Disappointed on Mother's Day
Her children arise and call her blessed; her husband also, and he praises her. - Proverbs 31:28
Is that what you envision when you think of Mother's Day? I do.
Yet in 1993, my vision of fulfilling that Scripture collapsed when we received a phone call. While walking home from school, my 10 and 7 year old sons had decided to throw rocks at the basement windows of a church. The boys confessed, and we disciplined them. Then we arranged for the windows to be replaced.
The following morning we received another phone call. Further on their walk, they happened upon a home with newly poured cement. My 10-year-old decided to write an obscenity in the wet cement. My embarrassed husband immediately talked with the owner. He was taken to where the cement was being repaired. The offensive words had been erased, but the owner told my husband what had been written - and that our son also signed his name.
Mother's Day arrived, and I felt like a failure. How could my children have done such willful damage? They had no explanation, and neither did I. During the sermon Sunday morning, every truth seemed to illustrate my failures.
Then when we arrived home, our neighbor told us someone had damaged his no trespassing sign. Our hearts fell again as we heard another story. Wed had family friends over the previous evening, and the six boys decided to send one (guess whose child) over to take the sign down. I was mortified.
The phone rang. Another pastor, another church, more broken windows from that walk.
We made the boys face each accuser, and they confessed and apologized. Then they followed up with letters. We determined how each child would pay the damages and applied discipline. And we agonized over how this had all happened.
It was a painful and embarrassing time. I cringed for weeks every time the phone rang.
Many Mother's Days have since passed. Thankfully, I would not encounter another as devastating. But, many times, Ive questioned my mothering successes.
I didn't raise trophy children. My sons are just human. Humans with issues. Humans who struggle and sin. Yet humans who are valuable because they are God's creation.
So my expectations of Mother's Day have changed. I measure my success as a mother by different standards now. Our children love us, and we love them. My husband and I teach them, then trust God to do the rest. But the boys make choices for themselves, and we cant take the blame for those choices.
Maybe you know a mother who's struggling this year. May I suggest that you encourage her? Assure her that this season of life is not the final summation of what kind of mother she is.
Maybe you are the struggling mother. Sometimes our children, young and old, make choices that are not in line with how we raised them. A wrong choice, or even a series of wrong choices, doesn't negate our hope.
Mothering is an important and difficult job. Do the best you can. Enjoy moments of triumph and success. Learn from the tough moments. Most of all, don't give up. The end of the story is yet to come.

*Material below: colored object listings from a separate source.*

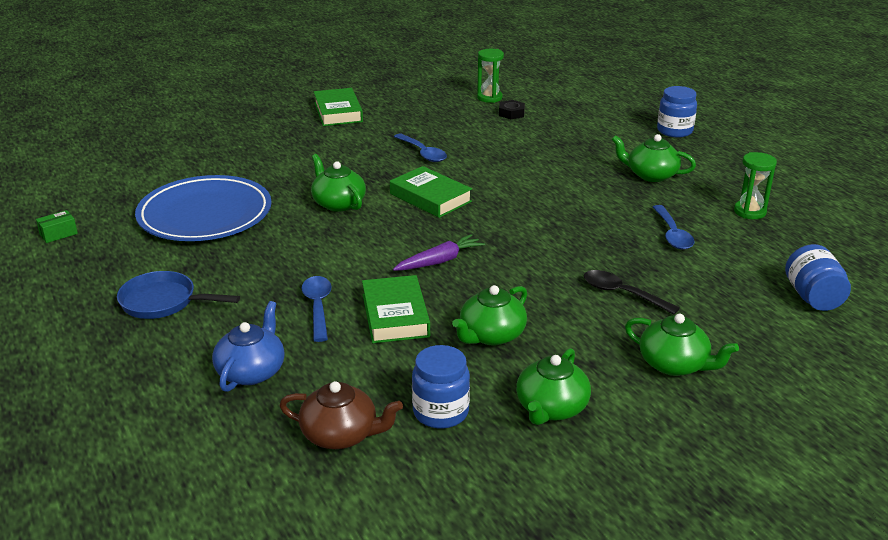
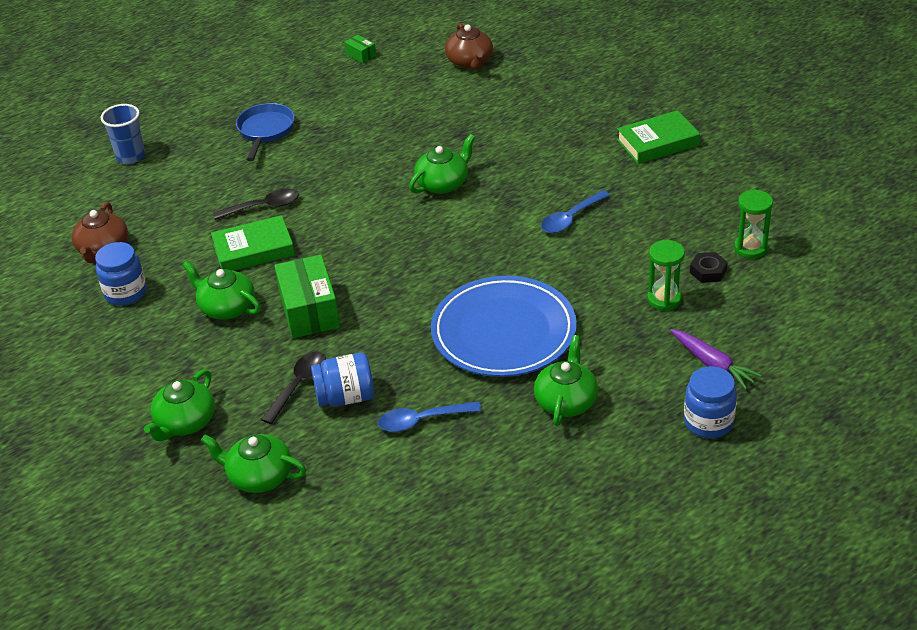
camera: 85 degrees right, 10 degrees up
blue plate [135,175,272,241] -> blue plate moved to [431,276,577,377]
blue teapot [212,301,285,392] -> none
blue spoon [301,276,332,342] -> black spoon [213,189,299,220]
green book [390,166,472,218] -> none
purple carrot [393,234,485,271] -> purple carrot moved to [670,329,762,389]
green teapot [516,348,591,425] -> green teapot moved to [201,434,306,493]
green hourglass [734,152,777,219] -> green hourglass moved to [647,240,685,311]
blue jar [785,244,851,311] -> blue jar moved to [311,352,374,407]
none -> blue cup [101,104,145,164]
none -> green box [274,255,340,338]
none -> brown teapot [445,23,493,69]

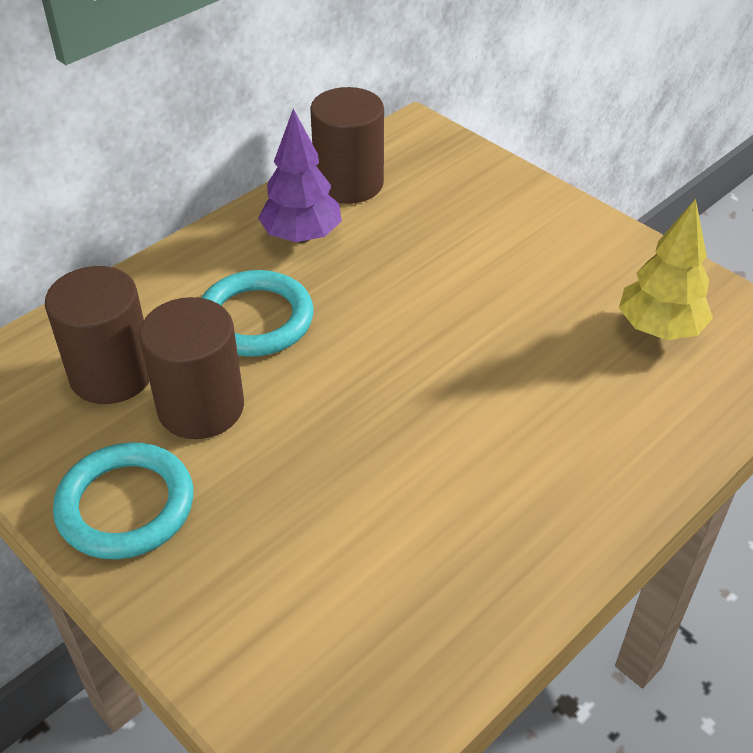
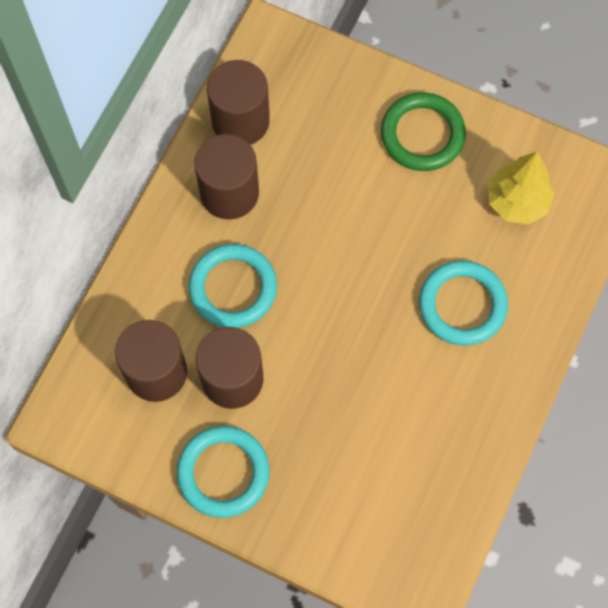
camera: 20 degrees left, 25 degrees up
purple tree [258,109,342,243] -> brown cylinder [194,134,259,219]
none -> green ring [381,92,466,171]
none -> turquoise ring [419,261,508,345]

Nine Ways to Encourage a Discouraged Mum
- Remind her who decided she was the best mom for her child: God.
- Share something positive you've noticed in her child, especially a behavior that reflects a value Mums been teaching.
- Give her a hug and confess mothering isn't what you thought it would be either.
- Tell her you've seen her willingness to be the mother God called her to be and you admire her diligence.
- Invite her child to your house and give Mom a break.
- Share a personality trait in her child that you really like.
- Commit to praying for her and her child then tell her.
- Tell her what she's done that makes her a good mum.
- Share the fact that even God's children don't turn out the way He'd like.